In choosing to return Premier Dad, Ontario voters have joined their counterparts in Manitoba and Prince Edward Island in choosing the proven over the experimental, experience over innovation.

Dalton McGuinty has only obtained a minority government. But it's better than a kick in the teeth. He will carry on as premier, with a third mandate.

People who believe that there is some kind of ideological war underway in Canada should look at the data. Some of the same voters who sent Mr. McGuinty back to Queen's Park Thursday night sent Conservative Prime Minister Stephen Harper back to Parliament Hill last May and, in Manitoba, gave the NDP a fourth mandate Tuesday.

Stability trumps change: That's the first message from the Ontario vote. The second: Don't mess with immigrants.

Tim Hudak's bid to return the Progressive Conservatives to power in Ontario may have failed on the first day of the campaign. That's when the rookie leader latched on to a proposed Liberal policy that would help find jobs for new Canadians seeking professional accreditation and called it "an affirmative action program to hire foreign workers."

In a province that has, more successfully than anywhere else on earth, accommodated millions of new arrivals from Asia and elsewhere in recent years, such language was incendiary.

Mr. Hudak soon dropped the attack, but the damage may already have been done. The Conservatives made virtually no gains in ridings with large immigrant populations.

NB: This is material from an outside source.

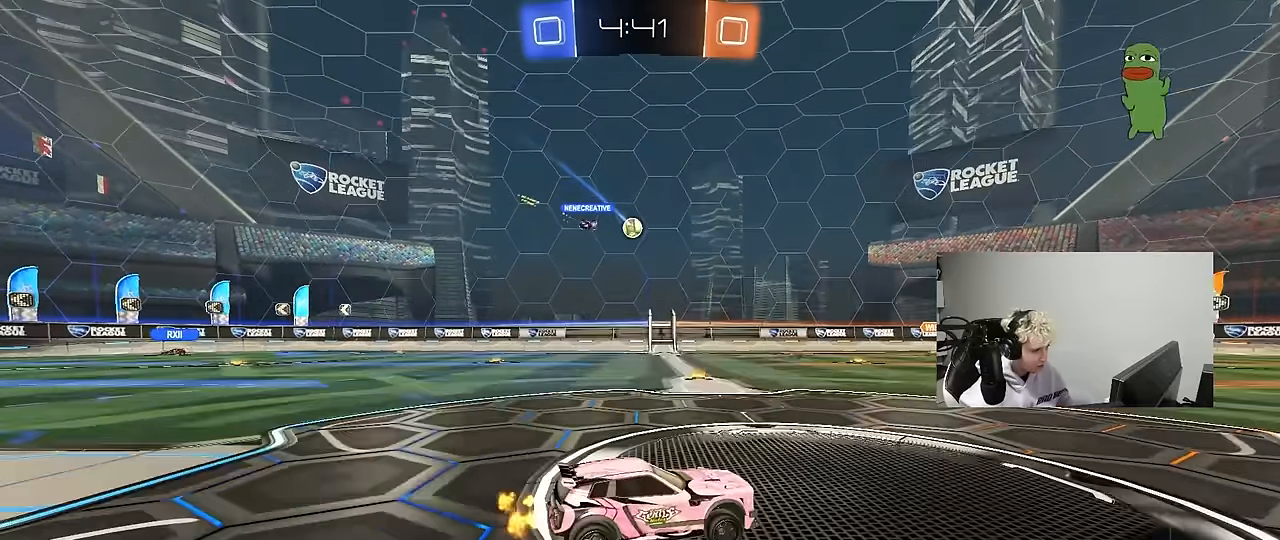
{"keys": ["a", "w"], "mouse": [], "mouse_move": "still", "events": [[117, "d", "up"], [167, "a", "down"], [400, "a", "up"], [500, "a", "down"]]}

That said, the Conservatives would be unwise to seek to replace Mr. Hudak, who enlarged his caucus and brought his party's share of the popular vote almost up to the Liberals'. Ontario voters like to kick the tires with their leaders. Bob Rae lost two elections before becoming premier in 1990; Mike Harris lost in 1990 before winning in 1995.

And Dalton McGuinty ran just an awful campaign in 1999, paid the price, learned his lessons, and came back to win it in 2003.

Tim Hudak may yet become premier, if he grows from the experience of loss and learns how to bring himself and his party in line with the values of Ontario voters. History says he has a better-than-even chance of winning next time.

As for Andrea Horwath's NDP, they had their best night since Mr. Rae took his party from first to third in 1995. She will hold the balance of power in what is, nonetheless, a very strong minority government. Though it would be wise for MPPs to get their flu shots.

But despite the ambiguity of the result, the night belongs to Dalton. He has had his bad days over the past eight years. No one really understands what he's trying to do with his energy policy. The deficit is alarmingly high and only the most naive optimists believe it will soon be eliminated. If the global economy tanks, the Ontario economy could sink back into recession.

But voters know all that. And a plurality of them gave a decent man with a clear head and a good heart another shot at it. No Ontarian of good will wishes him anything but success.